**Raw data**

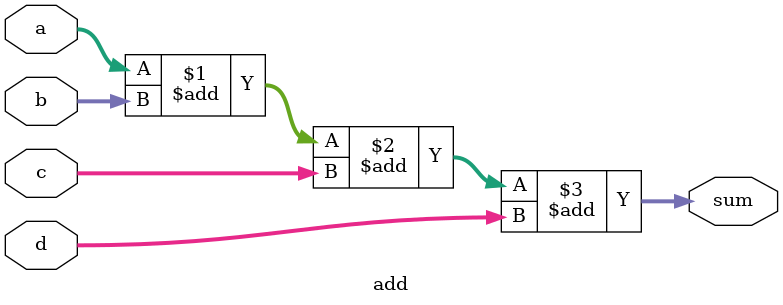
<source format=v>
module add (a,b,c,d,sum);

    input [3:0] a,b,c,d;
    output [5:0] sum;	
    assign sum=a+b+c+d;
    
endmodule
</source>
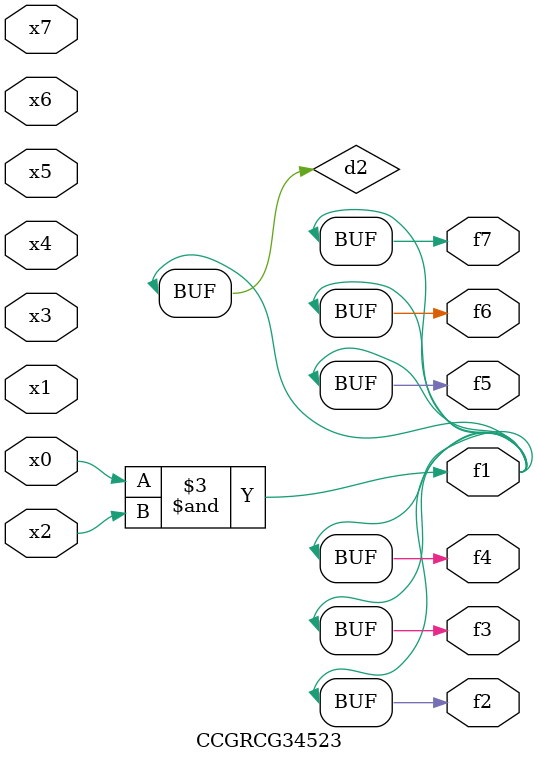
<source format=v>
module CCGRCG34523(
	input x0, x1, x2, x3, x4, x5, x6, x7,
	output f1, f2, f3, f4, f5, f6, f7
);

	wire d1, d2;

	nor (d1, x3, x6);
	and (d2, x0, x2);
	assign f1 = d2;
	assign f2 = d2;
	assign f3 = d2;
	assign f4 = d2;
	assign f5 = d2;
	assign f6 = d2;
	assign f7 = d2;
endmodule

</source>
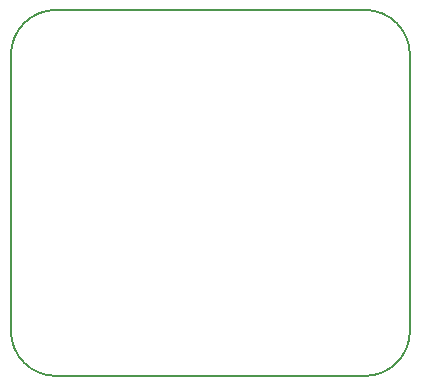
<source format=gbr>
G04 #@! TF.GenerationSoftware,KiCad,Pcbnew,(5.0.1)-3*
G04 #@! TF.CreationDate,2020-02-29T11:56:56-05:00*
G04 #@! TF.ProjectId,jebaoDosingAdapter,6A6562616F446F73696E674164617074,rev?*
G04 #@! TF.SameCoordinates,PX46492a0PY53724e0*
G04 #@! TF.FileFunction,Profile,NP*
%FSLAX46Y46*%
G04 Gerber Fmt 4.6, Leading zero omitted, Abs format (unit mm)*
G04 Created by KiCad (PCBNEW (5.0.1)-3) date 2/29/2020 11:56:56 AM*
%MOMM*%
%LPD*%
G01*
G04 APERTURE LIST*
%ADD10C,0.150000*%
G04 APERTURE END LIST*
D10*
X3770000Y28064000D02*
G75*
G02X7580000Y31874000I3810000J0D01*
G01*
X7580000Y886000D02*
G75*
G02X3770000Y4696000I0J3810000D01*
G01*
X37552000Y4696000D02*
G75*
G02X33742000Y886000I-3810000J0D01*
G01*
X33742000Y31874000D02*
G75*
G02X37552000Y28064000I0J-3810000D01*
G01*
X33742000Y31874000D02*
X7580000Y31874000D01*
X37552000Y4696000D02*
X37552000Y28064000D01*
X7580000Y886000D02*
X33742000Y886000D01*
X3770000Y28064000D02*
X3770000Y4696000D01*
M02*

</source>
...
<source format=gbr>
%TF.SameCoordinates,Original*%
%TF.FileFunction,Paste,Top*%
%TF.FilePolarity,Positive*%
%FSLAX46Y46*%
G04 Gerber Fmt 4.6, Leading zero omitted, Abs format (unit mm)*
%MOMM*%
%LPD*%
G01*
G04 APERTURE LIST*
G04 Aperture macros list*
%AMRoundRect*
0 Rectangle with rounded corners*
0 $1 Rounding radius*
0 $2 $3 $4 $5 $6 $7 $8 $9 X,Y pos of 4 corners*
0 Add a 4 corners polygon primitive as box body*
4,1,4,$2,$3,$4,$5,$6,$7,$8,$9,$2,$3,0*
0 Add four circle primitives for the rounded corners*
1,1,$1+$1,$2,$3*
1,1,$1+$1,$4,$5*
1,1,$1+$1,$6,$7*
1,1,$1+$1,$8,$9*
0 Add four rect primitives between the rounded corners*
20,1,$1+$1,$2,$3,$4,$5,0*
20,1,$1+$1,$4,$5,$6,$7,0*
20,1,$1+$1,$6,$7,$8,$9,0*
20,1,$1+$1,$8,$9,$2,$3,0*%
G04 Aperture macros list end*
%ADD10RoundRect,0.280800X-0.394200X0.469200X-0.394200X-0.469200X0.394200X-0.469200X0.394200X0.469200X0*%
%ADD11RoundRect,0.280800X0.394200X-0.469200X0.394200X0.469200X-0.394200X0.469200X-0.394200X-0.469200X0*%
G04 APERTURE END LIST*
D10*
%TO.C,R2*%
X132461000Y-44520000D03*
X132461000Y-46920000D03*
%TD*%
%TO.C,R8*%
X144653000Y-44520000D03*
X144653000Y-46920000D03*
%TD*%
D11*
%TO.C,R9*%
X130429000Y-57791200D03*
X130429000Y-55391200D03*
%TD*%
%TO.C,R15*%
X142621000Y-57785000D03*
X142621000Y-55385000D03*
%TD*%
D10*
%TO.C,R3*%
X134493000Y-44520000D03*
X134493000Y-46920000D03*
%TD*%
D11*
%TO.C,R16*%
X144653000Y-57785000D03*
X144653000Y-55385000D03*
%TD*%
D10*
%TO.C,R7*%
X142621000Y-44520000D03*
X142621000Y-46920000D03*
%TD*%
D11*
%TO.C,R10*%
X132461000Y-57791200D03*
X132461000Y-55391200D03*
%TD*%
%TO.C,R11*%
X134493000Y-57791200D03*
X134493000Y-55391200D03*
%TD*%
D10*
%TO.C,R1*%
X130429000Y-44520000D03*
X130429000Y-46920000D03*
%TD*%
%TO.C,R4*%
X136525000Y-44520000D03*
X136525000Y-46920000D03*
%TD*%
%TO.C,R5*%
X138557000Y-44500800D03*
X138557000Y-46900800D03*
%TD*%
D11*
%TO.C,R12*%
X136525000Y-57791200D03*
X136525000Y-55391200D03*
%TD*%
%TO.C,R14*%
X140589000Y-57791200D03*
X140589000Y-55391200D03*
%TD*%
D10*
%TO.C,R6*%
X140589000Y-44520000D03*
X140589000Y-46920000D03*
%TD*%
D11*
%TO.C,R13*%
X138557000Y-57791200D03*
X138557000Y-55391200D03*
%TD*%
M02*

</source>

**Action item**
Locate the word "output" in the records and collect each line it appears in.

**Finished exercise**
    output [5:0] sum;	
	output f1, f2, f3, f4, f5, f6, f7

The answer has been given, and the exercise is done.